Associate Professor Katherine Ambroziak has served in the joint role since 2016 when she was named interim associate dean and later in its full capacity.
“In light of the incredible work Katherine has done as associate dean for academic affairs and research over the last three years, and based on what I have seen her managing across both roles, I believe that the college is at a point where we need to split academic affairs workflows from research workflows, and move forward with two associate deans,” said Young. “This will allow us to go to the next level in both areas of college leadership.”
Ambroziak will continue to serve as Associate Dean for Academic Affairs, overseeing curricular development, compliance and accreditation, student academic discipline, and supporting student organizations and events.
Professor Avigail Sachs has been named Interim Associate Dean for Research and began in the role August 1.
Sachs joined the college in 2009 and was promoted to full professor earlier this year. She is a historian and theorist of architecture and landscape, with a particular interest in the relationship between design and research in the formation of design disciplines and professions in the United States. She holds a Ph.D. from the University of California, Berkeley, where her dissertation focused on post-World War II architectural research in American schools. Her book Environmental Design: Architecture, Politics, and Science in Postwar America received the SESAH Award of Excellence in 2019.

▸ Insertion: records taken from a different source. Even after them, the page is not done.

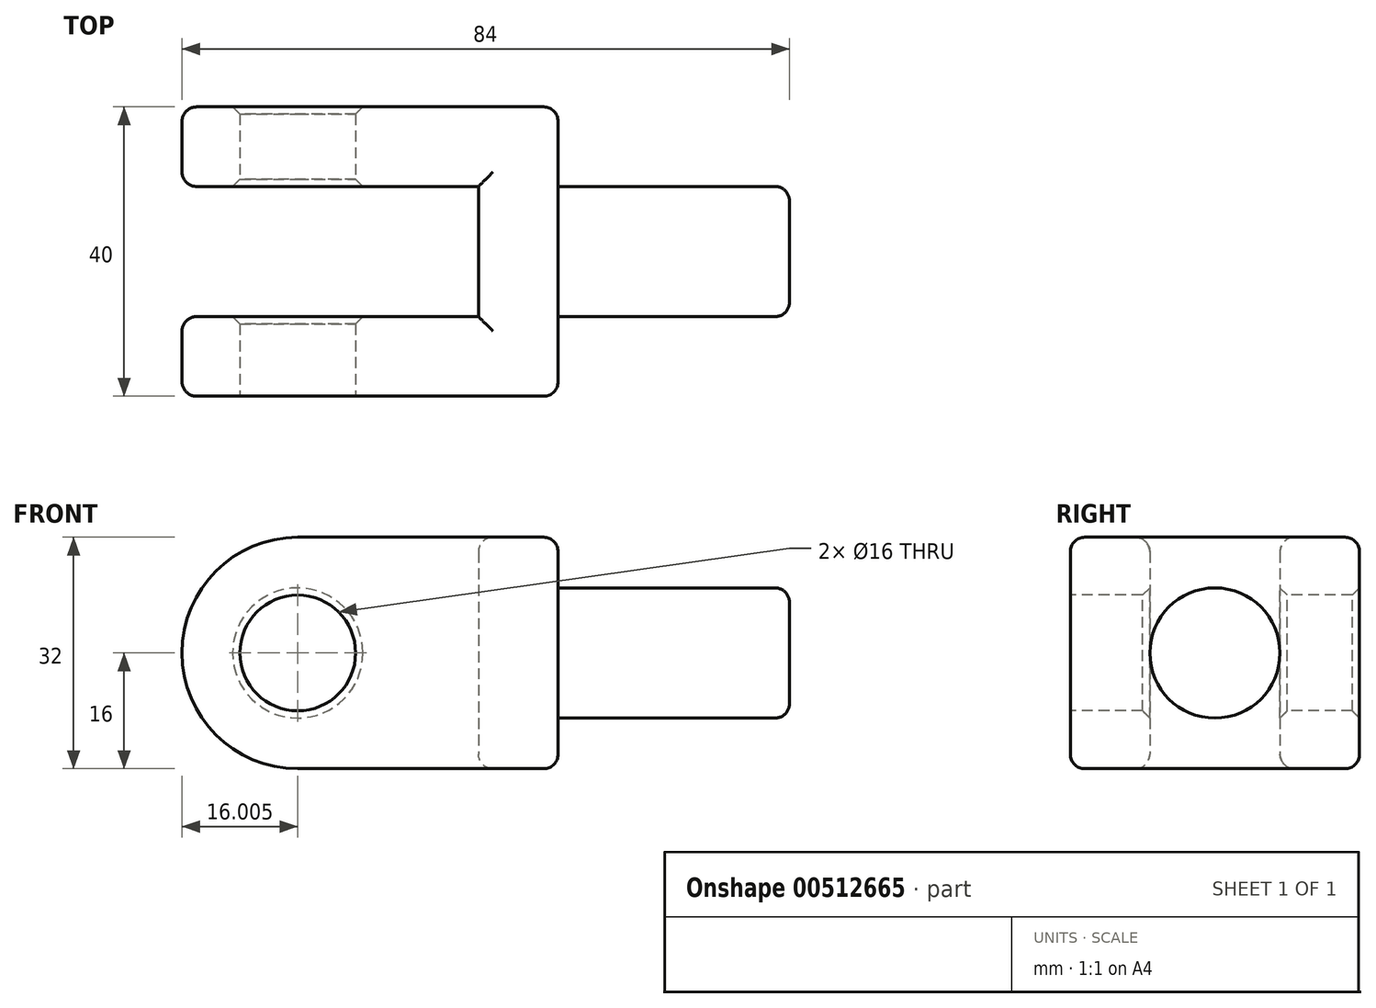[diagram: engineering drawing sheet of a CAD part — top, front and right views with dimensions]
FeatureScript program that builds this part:
annotation { "Feature Type Name" : "Feature", "Feature Type Description" : "" }
export const myFeature = defineFeature(function(context is Context, id is Id, definition is map)
    precondition{}
    {
        {
            var Q0;
            Q0=qCreatedBy(makeId("Front.planeOp"),FACE);
            var sketch = newSketch(context, id + "F0", { "sketchPlane" : qUnion([Q0])});
            skLineSegment(sketch, "E0", {"start": v(0, -56.18) * mm, "end": v(0, 37.47) * mm, "construction": true});
            skLineSegment(sketch, "E1", {"start": v(-60.47, 0) * mm, "end": v(78.3, 0) * mm, "construction": true});
            skLineSegment(sketch, "E2", {"start": v(22.62, 16) * mm, "end": v(22.62, -16) * mm});
            skLineSegment(sketch, "E3", {"start": v(22.62, -16) * mm, "end": v(-13.38, -16) * mm});
            skLineSegment(sketch, "E4", {"start": v(22.62, 16) * mm, "end": v(-13.38, 16) * mm});
            skArc(sketch, "E5", {"start": v(-13.38, -16) * mm, "mid": v(-29.38, 0) * mm, "end": v(-13.38, 16) * mm});
            skSolve(sketch);
        }
        {
            var Q0;
            Q0 = qSketchRegion(id + "F0", true);
            extrude(context, id + "F1", {"entities" : qUnion([Q0]), "depth" : 20 * mm, "offsetDistance" : 25 * mm, "hasSecondDirection" : true, "secondDirectionOppositeDirection" : true, "secondDirectionDepth" : 20 * mm});
        }
        {
            var Q0;
            Q0=makeQuery(id+"F1.opExtrude","CAP_FACE",FACE,{"disambiguationData":[OSD([sQuery(id+"F0.wireOp",EDGE,"E2"),sQuery(id+"F0.wireOp",EDGE,"E3"),sQuery(id+"F0.wireOp",EDGE,"E4"),sQuery(id+"F0.wireOp",EDGE,"E5")])],"isStart":false});
            var sketch = newSketch(context, id + "F2", { "sketchPlane" : qUnion([Q0])});
            skCircle(sketch, "E6", {"center": v(-13.38, 0) * mm, "radius": 8 * mm});
            skSolve(sketch);
        }
        {
            var Q0;
            Q0 = qSketchRegion(id + "F2", true);
            extrude(context, id + "F3", {"entities" : qUnion([Q0]), "operationType" : NewBodyOperationType.REMOVE, "endBound" : BoundingType.THROUGH_ALL, "oppositeDirection" : true, "depth" : 25 * mm, "offsetDistance" : 25 * mm});
        }
        {
            var Q0;
            Q0=qCreatedBy(makeId("Top.planeOp"),FACE);
            var sketch = newSketch(context, id + "F4", { "sketchPlane" : qUnion([Q0])});
            skPoint(sketch, "E7.middle", {"position": v(0, 0) * mm});
            skLineSegment(sketch, "E8.bottom", {"start": v(11.62, -9) * mm, "end": v(-50.92, -9) * mm});
            skLineSegment(sketch, "E8.top", {"start": v(11.62, 9) * mm, "end": v(-50.92, 9) * mm});
            skLineSegment(sketch, "E8.left", {"start": v(11.62, -9) * mm, "end": v(11.62, 9) * mm});
            skLineSegment(sketch, "E8.right", {"start": v(-50.92, -9) * mm, "end": v(-50.92, 9) * mm});
            skSolve(sketch);
        }
        {
            var Q0;
            Q0 = qSketchRegion(id + "F4", true);
            extrude(context, id + "F5", {"entities" : qUnion([Q0]), "operationType" : NewBodyOperationType.REMOVE, "endBound" : BoundingType.THROUGH_ALL, "depth" : 25 * mm, "offsetDistance" : 25 * mm, "hasSecondDirection" : true, "secondDirectionOppositeDirection" : true, "secondDirectionDepth" : 25 * mm});
        }
        {
            var Q0;
            Q0=makeQuery(id+"F1.opExtrude","SWEPT_FACE",FACE,{"disambiguationData":[OSD([sQuery(id+"F0.wireOp",EDGE,"E2")])]});
            var sketch = newSketch(context, id + "F6", { "sketchPlane" : qUnion([Q0])});
            skCircle(sketch, "E9", {"center": v(0, 0) * mm, "radius": 9 * mm});
            skSolve(sketch);
        }
        {
            var Q0;
            Q0 = qSketchRegion(id + "F6", true);
            extrude(context, id + "F7", {"entities" : qUnion([Q0]), "operationType" : NewBodyOperationType.ADD, "depth" : 32 * mm, "offsetDistance" : 25 * mm});
        }
        {
            var Q0;
            Q0=makeQuery(id+"F3.boolean.opBoolean","COPY",EDGE,{"derivedFrom":makeQuery(id+"F3.opExtrude","CAP_EDGE",EDGE,{"disambiguationData":[OSD([sQuery(id+"F2.wireOp",EDGE,"E6")])],"isStart":true})});
            var Q1;
            Q1=makeQuery(id+"F3.boolean.opBoolean","INTERSECT",EDGE,{"derivedFrom":[makeQuery(id+"F1.opExtrude","CAP_FACE",FACE,{"disambiguationData":[OSD([sQuery(id+"F0.wireOp",EDGE,"E2"),sQuery(id+"F0.wireOp",EDGE,"E3"),sQuery(id+"F0.wireOp",EDGE,"E4"),sQuery(id+"F0.wireOp",EDGE,"E5")])],"isStart":true}),makeQuery(id+"F3.opExtrude","SWEPT_FACE",FACE,{"disambiguationData":[OSD([sQuery(id+"F2.wireOp",EDGE,"E6")])]})]});
            var Q2;
            Q2=makeQuery(id+"F5.boolean.opBoolean","INTERSECT",EDGE,{"derivedFrom":[makeQuery(id+"F3.boolean.opBoolean","COPY",FACE,{"derivedFrom":makeQuery(id+"F3.opExtrude","SWEPT_FACE",FACE,{"disambiguationData":[OSD([sQuery(id+"F2.wireOp",EDGE,"E6")])]})}),makeQuery(id+"F5.opExtrude","SWEPT_FACE",FACE,{"disambiguationData":[OSD([sQuery(id+"F4.wireOp",EDGE,"E8.bottom")])]})]});
            var Q3;
            Q3=makeQuery(id+"F5.boolean.opBoolean","INTERSECT",EDGE,{"derivedFrom":[makeQuery(id+"F3.boolean.opBoolean","COPY",FACE,{"derivedFrom":makeQuery(id+"F3.opExtrude","SWEPT_FACE",FACE,{"disambiguationData":[OSD([sQuery(id+"F2.wireOp",EDGE,"E6")])]})}),makeQuery(id+"F5.opExtrude","SWEPT_FACE",FACE,{"disambiguationData":[OSD([sQuery(id+"F4.wireOp",EDGE,"E8.top")])]})]});
            chamfer(context, id + "F8", {"entities" : qUnion([Q0, Q1, Q2, Q3]), "width" : 1 * mm, "tangentPropagation" : true});
        }
        {
            var Q0;
            Q0=makeQuery(id+"F1.opExtrude","CAP_EDGE",EDGE,{"disambiguationData":[OSD([sQuery(id+"F0.wireOp",EDGE,"E5")])],"isStart":false});
            var Q1;
            Q1=makeQuery(id+"F5.boolean.opBoolean","INTERSECT",EDGE,{"derivedFrom":[makeQuery(id+"F1.opExtrude","SWEPT_FACE",FACE,{"disambiguationData":[OSD([sQuery(id+"F0.wireOp",EDGE,"E4")])]}),makeQuery(id+"F5.opExtrude","SWEPT_FACE",FACE,{"disambiguationData":[OSD([sQuery(id+"F4.wireOp",EDGE,"E8.bottom")])]})]});
            var Q2;
            Q2=makeQuery(id+"F5.boolean.opBoolean","INTERSECT",EDGE,{"derivedFrom":[makeQuery(id+"F1.opExtrude","SWEPT_FACE",FACE,{"disambiguationData":[OSD([sQuery(id+"F0.wireOp",EDGE,"E4")])]}),makeQuery(id+"F5.opExtrude","SWEPT_FACE",FACE,{"disambiguationData":[OSD([sQuery(id+"F4.wireOp",EDGE,"E8.left")])]})]});
            var Q3;
            Q3=makeQuery(id+"F5.boolean.opBoolean","INTERSECT",EDGE,{"derivedFrom":[makeQuery(id+"F1.opExtrude","SWEPT_FACE",FACE,{"disambiguationData":[OSD([sQuery(id+"F0.wireOp",EDGE,"E3")])]}),makeQuery(id+"F5.opExtrude","SWEPT_FACE",FACE,{"disambiguationData":[OSD([sQuery(id+"F4.wireOp",EDGE,"E8.left")])]})]});
            var Q4;
            Q4=makeQuery(id+"F5.boolean.opBoolean","INTERSECT",EDGE,{"derivedFrom":[makeQuery(id+"F1.opExtrude","SWEPT_FACE",FACE,{"disambiguationData":[OSD([sQuery(id+"F0.wireOp",EDGE,"E3")])]}),makeQuery(id+"F5.opExtrude","SWEPT_FACE",FACE,{"disambiguationData":[OSD([sQuery(id+"F4.wireOp",EDGE,"E8.top")])]})]});
            var Q5;
            Q5=makeQuery(id+"F1.opExtrude","CAP_EDGE",EDGE,{"disambiguationData":[OSD([sQuery(id+"F0.wireOp",EDGE,"E5")])],"isStart":true});
            var Q6;
            Q6=makeQuery(id+"F1.opExtrude","CAP_EDGE",EDGE,{"disambiguationData":[OSD([sQuery(id+"F0.wireOp",EDGE,"E2")])],"isStart":true});
            var Q7;
            Q7=makeQuery(id+"F1.opExtrude","SWEPT_EDGE",EDGE,{"disambiguationData":[OSD([sQuery(id+"F0.wireOp",EDGE,"E2"),sQuery(id+"F0.wireOp",EDGE,"E4")])]});
            var Q8;
            Q8=makeQuery(id+"F1.opExtrude","CAP_EDGE",EDGE,{"disambiguationData":[OSD([sQuery(id+"F0.wireOp",EDGE,"E2")])],"isStart":false});
            var Q9;
            Q9=makeQuery(id+"F1.opExtrude","SWEPT_EDGE",EDGE,{"disambiguationData":[OSD([sQuery(id+"F0.wireOp",EDGE,"E2"),sQuery(id+"F0.wireOp",EDGE,"E3")])]});
            var Q10;
            Q10=makeQuery(id+"F7.opExtrude","CAP_EDGE",EDGE,{"disambiguationData":[OSD([sQuery(id+"F6.wireOp",EDGE,"E9")])],"isStart":false});
            var Q11;
            Q11=makeQuery(id+"F7.opExtrude","CAP_EDGE",EDGE,{"disambiguationData":[OSD([sQuery(id+"F6.wireOp",EDGE,"E9")])],"isStart":true});
            fillet(context, id + "F9", {"entities" : qUnion([Q0, Q1, Q2, Q3, Q4, Q5, Q6, Q7, Q8, Q9, Q10, Q11]), "radius" : 2 * mm, "tangentPropagation" : true, "allowEdgeOverflow" : false});
        }
    });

Since moving to East Tennessee, Sachs has focused on the Tennessee Valley Authority and its impact on the environment and society. Her upcoming book, The Mechanized Landscape: Statecraft and Environment in the Tennessee Valley Authority, co-authored with Micah Rutenberg, is set for release in late 2025. The TVA is also the subject of her 2023 release, The Garden in the Machine: Planning and Democracy in the Tennessee Valley Authority, which focused on the transformation of utopian ideals into professional practice in architecture, landscape architecture and regional planning.
“Dr. Sachs is well suited for leading the college in the research area,” Young said. “Given that her own scholarly interests have helped position the role of research in schools of design historically, she will bring focus to our strategic initiative to build a more robust research culture among college faculty, which in turn will elevate the teaching and learning culture for our students.”
Ambroziak joined the college in 2004 and was named associate professor in 2014. Her research examines how designers and users become conscious of their built and natural environment and what this may mean to the generation of healthy perceptions and memory. She focuses on spatial theory related to sensory response and body perception, ritual theory, and contemporary memorial theory. This research finds application in the community engaged Odd Fellows Cemetery Reclamation, an initiative in partnership with Knoxville Re-Animation Coalition and the City of Knoxville. The project has been recognized by the Association for Gravestone Studies, Faith & Form Magazine and The Interfaith Forum on Religion, Art and Architecture, and AIA East Tennessee.
Ambroziak has been recognized at the university as the 2024 James R. Cox Professor acknowledging her excellence in teaching, scholarship and service, and the 2015 UT Excellence in Academic Outreach. She has been awarded the national Diversity Achievement Award by the Association of Collegiate Schools of Architecture, the preeminent organization in architectural education, as well as the Fred & Rosalee Oakley Award, a national recognition from the Association of Gravestone Studies.”
The college will begin a formal internal search for an associate dean of research during the spring semester.